● **Your task**: Could you print the data that follows exactly as given?

● **Provided material**:
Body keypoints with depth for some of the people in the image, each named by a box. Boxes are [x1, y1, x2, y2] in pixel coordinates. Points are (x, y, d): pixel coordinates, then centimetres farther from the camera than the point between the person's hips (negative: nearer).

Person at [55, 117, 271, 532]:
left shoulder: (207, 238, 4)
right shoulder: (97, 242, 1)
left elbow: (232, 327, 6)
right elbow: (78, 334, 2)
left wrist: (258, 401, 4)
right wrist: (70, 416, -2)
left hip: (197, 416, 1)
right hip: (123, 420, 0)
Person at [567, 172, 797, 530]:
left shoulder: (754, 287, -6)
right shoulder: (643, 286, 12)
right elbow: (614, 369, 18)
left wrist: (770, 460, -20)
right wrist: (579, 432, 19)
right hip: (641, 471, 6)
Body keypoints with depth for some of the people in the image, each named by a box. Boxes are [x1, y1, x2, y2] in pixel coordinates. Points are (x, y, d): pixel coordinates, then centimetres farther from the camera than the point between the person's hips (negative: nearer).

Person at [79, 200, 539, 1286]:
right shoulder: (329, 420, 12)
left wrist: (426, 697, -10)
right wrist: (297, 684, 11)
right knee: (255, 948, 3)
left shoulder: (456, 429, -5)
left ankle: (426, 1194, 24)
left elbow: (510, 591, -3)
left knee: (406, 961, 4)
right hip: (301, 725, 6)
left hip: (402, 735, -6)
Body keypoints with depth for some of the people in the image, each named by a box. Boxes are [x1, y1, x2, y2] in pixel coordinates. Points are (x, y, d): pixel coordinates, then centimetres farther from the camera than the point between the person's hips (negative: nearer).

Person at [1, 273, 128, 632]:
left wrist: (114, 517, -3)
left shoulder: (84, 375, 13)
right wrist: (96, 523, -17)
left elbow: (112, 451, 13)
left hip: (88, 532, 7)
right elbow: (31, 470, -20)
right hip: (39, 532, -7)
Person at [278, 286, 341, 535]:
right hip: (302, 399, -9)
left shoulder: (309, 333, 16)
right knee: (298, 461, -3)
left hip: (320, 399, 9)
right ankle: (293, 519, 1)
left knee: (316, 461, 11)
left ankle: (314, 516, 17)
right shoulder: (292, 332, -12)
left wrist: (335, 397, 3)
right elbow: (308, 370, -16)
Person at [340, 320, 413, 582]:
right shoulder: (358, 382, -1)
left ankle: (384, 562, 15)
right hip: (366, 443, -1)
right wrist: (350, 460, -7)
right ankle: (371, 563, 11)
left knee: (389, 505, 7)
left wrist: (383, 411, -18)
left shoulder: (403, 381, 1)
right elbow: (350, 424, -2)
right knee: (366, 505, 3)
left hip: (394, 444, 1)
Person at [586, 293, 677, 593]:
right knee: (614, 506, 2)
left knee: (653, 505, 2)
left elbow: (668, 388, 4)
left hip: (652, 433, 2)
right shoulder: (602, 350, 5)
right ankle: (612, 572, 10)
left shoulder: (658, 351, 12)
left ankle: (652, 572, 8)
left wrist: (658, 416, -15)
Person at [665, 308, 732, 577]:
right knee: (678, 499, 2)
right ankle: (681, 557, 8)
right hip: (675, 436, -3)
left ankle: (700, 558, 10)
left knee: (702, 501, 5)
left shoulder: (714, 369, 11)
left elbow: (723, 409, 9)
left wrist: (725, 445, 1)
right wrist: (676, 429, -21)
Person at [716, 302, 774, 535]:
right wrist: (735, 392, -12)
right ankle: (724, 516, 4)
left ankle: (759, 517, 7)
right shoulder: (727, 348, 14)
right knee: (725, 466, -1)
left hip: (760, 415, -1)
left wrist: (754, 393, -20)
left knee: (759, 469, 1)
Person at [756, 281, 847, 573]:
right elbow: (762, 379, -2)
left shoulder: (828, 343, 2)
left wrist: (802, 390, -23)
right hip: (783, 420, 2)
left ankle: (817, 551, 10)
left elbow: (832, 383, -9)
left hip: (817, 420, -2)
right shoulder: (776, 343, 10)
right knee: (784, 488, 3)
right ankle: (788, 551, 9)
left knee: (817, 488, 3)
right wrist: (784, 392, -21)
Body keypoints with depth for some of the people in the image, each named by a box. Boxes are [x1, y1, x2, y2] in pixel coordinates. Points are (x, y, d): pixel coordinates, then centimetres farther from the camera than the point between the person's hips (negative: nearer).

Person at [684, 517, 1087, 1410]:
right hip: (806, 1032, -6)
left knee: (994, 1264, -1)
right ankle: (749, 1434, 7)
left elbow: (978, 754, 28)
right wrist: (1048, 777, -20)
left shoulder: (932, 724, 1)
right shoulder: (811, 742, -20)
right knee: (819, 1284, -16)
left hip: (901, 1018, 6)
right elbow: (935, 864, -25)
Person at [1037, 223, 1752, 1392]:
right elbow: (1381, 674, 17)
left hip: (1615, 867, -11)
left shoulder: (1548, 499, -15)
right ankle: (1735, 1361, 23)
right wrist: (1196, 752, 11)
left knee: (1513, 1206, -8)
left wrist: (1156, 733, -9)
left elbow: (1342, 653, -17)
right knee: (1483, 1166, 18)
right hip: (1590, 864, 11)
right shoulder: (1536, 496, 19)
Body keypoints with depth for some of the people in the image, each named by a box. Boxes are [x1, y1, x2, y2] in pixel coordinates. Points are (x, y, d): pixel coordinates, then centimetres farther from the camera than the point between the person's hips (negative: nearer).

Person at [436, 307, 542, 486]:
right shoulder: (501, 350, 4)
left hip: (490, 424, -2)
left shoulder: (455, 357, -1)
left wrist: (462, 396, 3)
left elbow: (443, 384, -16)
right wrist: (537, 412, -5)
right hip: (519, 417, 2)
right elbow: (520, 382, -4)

● **Response to this exercise**:
Body keypoints with depth for some of the people in the image, each named by a box. Boxes are [x1, y1, x2, y2] in pixel coordinates. Points are (x, y, d): pixel coordinates, then centimetres farther from the camera than the point between the person's hips (negative: nearer).

Person at [55, 117, 271, 532]:
left shoulder: (207, 238, 4)
right shoulder: (97, 242, 1)
left elbow: (232, 327, 6)
right elbow: (78, 334, 2)
left wrist: (258, 401, 4)
right wrist: (70, 416, -2)
left hip: (197, 416, 1)
right hip: (123, 420, 0)
Person at [567, 172, 797, 530]:
left shoulder: (754, 287, -6)
right shoulder: (643, 286, 12)
right elbow: (614, 369, 18)
left wrist: (770, 460, -20)
right wrist: (579, 432, 19)
right hip: (641, 471, 6)
Body keypoints with depth for some of the people in the image, each named by a box. Boxes are [x1, y1, x2, y2] in pixel coordinates. Points are (x, y, d): pixel coordinates, then centimetres farther from the camera than the point between the person's hips (negative: nearer).

Person at [79, 200, 539, 1286]:
right shoulder: (329, 420, 12)
left wrist: (426, 697, -10)
right wrist: (297, 684, 11)
right knee: (255, 948, 3)
left shoulder: (456, 429, -5)
left ankle: (426, 1194, 24)
left elbow: (510, 591, -3)
left knee: (406, 961, 4)
right hip: (301, 725, 6)
left hip: (402, 735, -6)
Body keypoints with depth for some of the people in the image, each named by a box. Boxes are [x1, y1, x2, y2] in pixel coordinates. Points are (x, y, d): pixel coordinates, then centimetres farther from the camera than the point between the person's hips (negative: nearer).

Person at [1, 273, 128, 632]:
left wrist: (114, 517, -3)
left shoulder: (84, 375, 13)
right wrist: (96, 523, -17)
left elbow: (112, 451, 13)
left hip: (88, 532, 7)
right elbow: (31, 470, -20)
right hip: (39, 532, -7)
Person at [278, 286, 341, 535]:
right hip: (302, 399, -9)
left shoulder: (309, 333, 16)
right knee: (298, 461, -3)
left hip: (320, 399, 9)
right ankle: (293, 519, 1)
left knee: (316, 461, 11)
left ankle: (314, 516, 17)
right shoulder: (292, 332, -12)
left wrist: (335, 397, 3)
right elbow: (308, 370, -16)
Person at [340, 320, 413, 582]:
right shoulder: (358, 382, -1)
left ankle: (384, 562, 15)
right hip: (366, 443, -1)
right wrist: (350, 460, -7)
right ankle: (371, 563, 11)
left knee: (389, 505, 7)
left wrist: (383, 411, -18)
left shoulder: (403, 381, 1)
right elbow: (350, 424, -2)
right knee: (366, 505, 3)
left hip: (394, 444, 1)
Person at [586, 293, 677, 593]:
right knee: (614, 506, 2)
left knee: (653, 505, 2)
left elbow: (668, 388, 4)
left hip: (652, 433, 2)
right shoulder: (602, 350, 5)
right ankle: (612, 572, 10)
left shoulder: (658, 351, 12)
left ankle: (652, 572, 8)
left wrist: (658, 416, -15)
Person at [665, 308, 732, 577]:
right knee: (678, 499, 2)
right ankle: (681, 557, 8)
right hip: (675, 436, -3)
left ankle: (700, 558, 10)
left knee: (702, 501, 5)
left shoulder: (714, 369, 11)
left elbow: (723, 409, 9)
left wrist: (725, 445, 1)
right wrist: (676, 429, -21)
Person at [716, 302, 774, 535]:
right wrist: (735, 392, -12)
right ankle: (724, 516, 4)
left ankle: (759, 517, 7)
right shoulder: (727, 348, 14)
right knee: (725, 466, -1)
left hip: (760, 415, -1)
left wrist: (754, 393, -20)
left knee: (759, 469, 1)
Person at [756, 281, 847, 573]:
right elbow: (762, 379, -2)
left shoulder: (828, 343, 2)
left wrist: (802, 390, -23)
right hip: (783, 420, 2)
left ankle: (817, 551, 10)
left elbow: (832, 383, -9)
left hip: (817, 420, -2)
right shoulder: (776, 343, 10)
right knee: (784, 488, 3)
right ankle: (788, 551, 9)
left knee: (817, 488, 3)
right wrist: (784, 392, -21)
Body keypoints with depth for some of the people in the image, each named by a box. Boxes are [x1, y1, x2, y2] in pixel coordinates. Points are (x, y, d): pixel coordinates, then centimetres farther from the camera than the point between the person's hips (negative: nearer).

Person at [684, 517, 1087, 1410]:
right hip: (806, 1032, -6)
left knee: (994, 1264, -1)
right ankle: (749, 1434, 7)
left elbow: (978, 754, 28)
right wrist: (1048, 777, -20)
left shoulder: (932, 724, 1)
right shoulder: (811, 742, -20)
right knee: (819, 1284, -16)
left hip: (901, 1018, 6)
right elbow: (935, 864, -25)
Person at [1037, 223, 1752, 1392]:
right elbow: (1381, 674, 17)
left hip: (1615, 867, -11)
left shoulder: (1548, 499, -15)
right ankle: (1735, 1361, 23)
right wrist: (1196, 752, 11)
left knee: (1513, 1206, -8)
left wrist: (1156, 733, -9)
left elbow: (1342, 653, -17)
right knee: (1483, 1166, 18)
right hip: (1590, 864, 11)
right shoulder: (1536, 496, 19)
Body keypoints with depth for some of the people in the image, each named by a box. Boxes are [x1, y1, x2, y2] in pixel coordinates. Points are (x, y, d): pixel coordinates, then centimetres farther from the camera than the point between the person's hips (negative: nearer).

Person at [436, 307, 542, 486]:
right shoulder: (501, 350, 4)
left hip: (490, 424, -2)
left shoulder: (455, 357, -1)
left wrist: (462, 396, 3)
left elbow: (443, 384, -16)
right wrist: (537, 412, -5)
right hip: (519, 417, 2)
right elbow: (520, 382, -4)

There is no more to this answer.